I know in some of the first Zen benchmarks (in the summer, maybe late spring), AMD was comparing a 3 GHz Zen to a 3 GHz Broadwell, in order to demonstrate that they got better performance clock-per-clock, while also not revealing what clockspeed Zen would be released as (they likely hadn't nailed that down themselves at that point either). So both chips were not running at their top clocks, but the point of those early demos wasn't that, but that they could actually compete in instructions per cycle, since they'd been getting destroyed in that for years with Bulldozer and its successors. They were also clear at those demos that both chips were set to the same 3 GHz speed.
While yes, eventually it will be interesting to see how Intel responds, as mentioned their typical upgrades haven't given reason to wait for the new release unless it's imminent (which Intel's aren't, and AMD's soon will be). There's always something to wait for in PC hardware, but sooner or later you have to make a call or you'll be waiting forever.
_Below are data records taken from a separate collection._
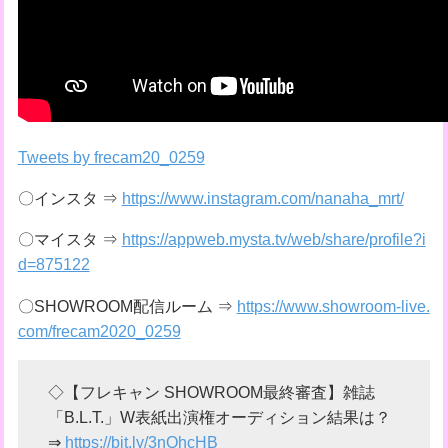
Tweets by frecam20_0259
〇インスタ ⇒
https://www.instagram.com/nanaha_mrt/
〇マイスタ ⇒
https://appweb.mysta.tv/web/share/profile?i
d=875122
〇SHOWROOM配信ルーム ⇒
https://www.showroom-live.
com/frecam2020_0259
◇【フレキャン SHOWROOM最終審査】雑誌
「B.L.T.」W表紙出演権オーディション結果は？
⇒
https://bit.ly/3nQhcHB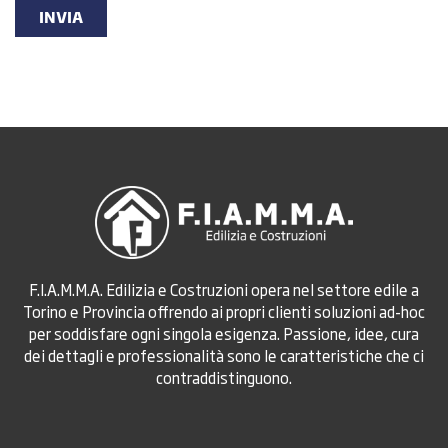
INVIA
F.I.A.M.M.A. Edilizia e Costruzioni opera nel settore edile a
Torino e Provincia offrendo ai propri clienti soluzioni ad-hoc
per soddisfare ogni singola esigenza. Passione, idee, cura
dei dettagli e professionalità sono le caratteristiche che ci
contraddistinguono.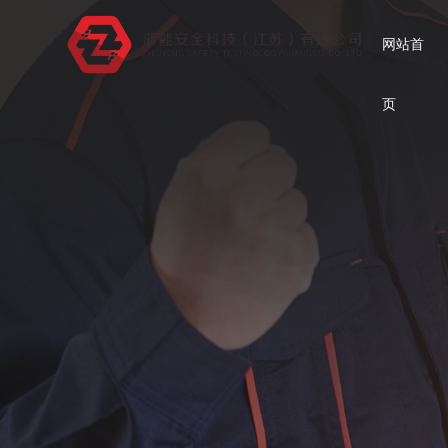
网站首
页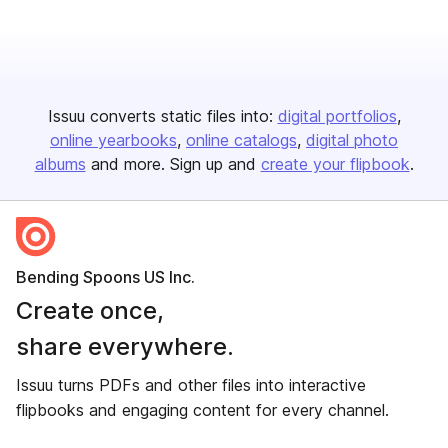
Issuu converts static files into:
digital portfolios
online yearbooks
online catalogs
digital photo
albums
and more. Sign up and
create your flipbook
.
Bending Spoons US Inc.
Create once,
share everywhere.
Issuu turns PDFs and other files into interactive
flipbooks and engaging content for every channel.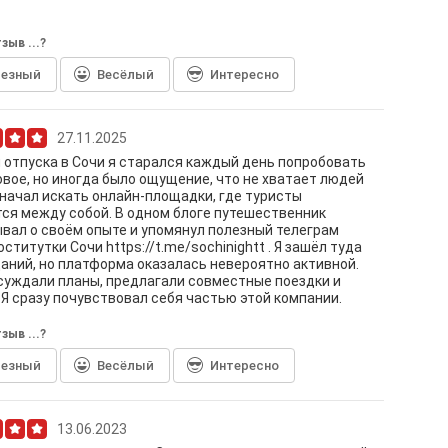
зыв ...?
лезный
Весёлый
Интересно
27.11.2025
 отпуска в Сочи я старался каждый день попробовать
овое, но иногда было ощущение, что не хватает людей
 начал искать онлайн-площадки, где туристы
ся между собой. В одном блоге путешественник
вал о своём опыте и упомянул полезный телеграм
оститутки Сочи https://t.me/sochinightt . Я зашёл туда
аний, но платформа оказалась невероятно активной.
уждали планы, предлагали совместные поездки и
 Я сразу почувствовал себя частью этой компании.
зыв ...?
лезный
Весёлый
Интересно
13.06.2023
As for the TDPs, if Intel can sell a 3.3 GHz quad-core Broadwell at 65W (and the same for Skylake), you'd think they could manage their 3.4 GHz hex-core Broadwell somewhere around 100-105W, but that's still listed at 140W. So's the 10-core, (admittedly 3.0 vs 3.4 GHz) $1723 processor though. So maybe they're just giving the whole E-line the same TDP? Despite the slower clock speed I'd expect the 10-core to consume some more power. Not saying Intel can manage 95W for an octo-core at desktop frequencies and mainstream prices - although they have 45W laptop quads that, if doubled, would amount to 90W octos at not that far below desktop clocks, and they've done more impressively in some server chips - but they may well be at least a little below 140W for the octos already if the 140 is a whole-line figure.
On the other hand, if they're increasing the voltage a fair amount on the 6/8 core Broadwell-E's over the slower-clocked 3 GHz ten-core, maybe they are using similar amounts of power. I know through overclocking my laptop's Core 2 Extreme that a relatively small amount of megahertz can require a relatively significant amount of additional voltage, and power consumption is related to voltage-squared, so it wouldn't be inconceivable that the extra 200 MHz on the 8-core over the 10-core really does keep power use similar, and again that at least on the 3.6 GHz hex-core, the extra 400 MHz might require enough additional voltage to negate most of the power gains. It would have to be significant to cancel out 40% fewer cores, but seeing the difference my CPU needs between 2.4 GHz and 2.8 GHz (25% more power from just voltage, before adding in the difference due to frequency), let alone 3.0 GHz, maybe it is that significant.
Now I kind of want to buy a 10-core Broadwell-E and a motherboard that would allow disabling cores to experiment with, but that definitely would blow a hole in my budget.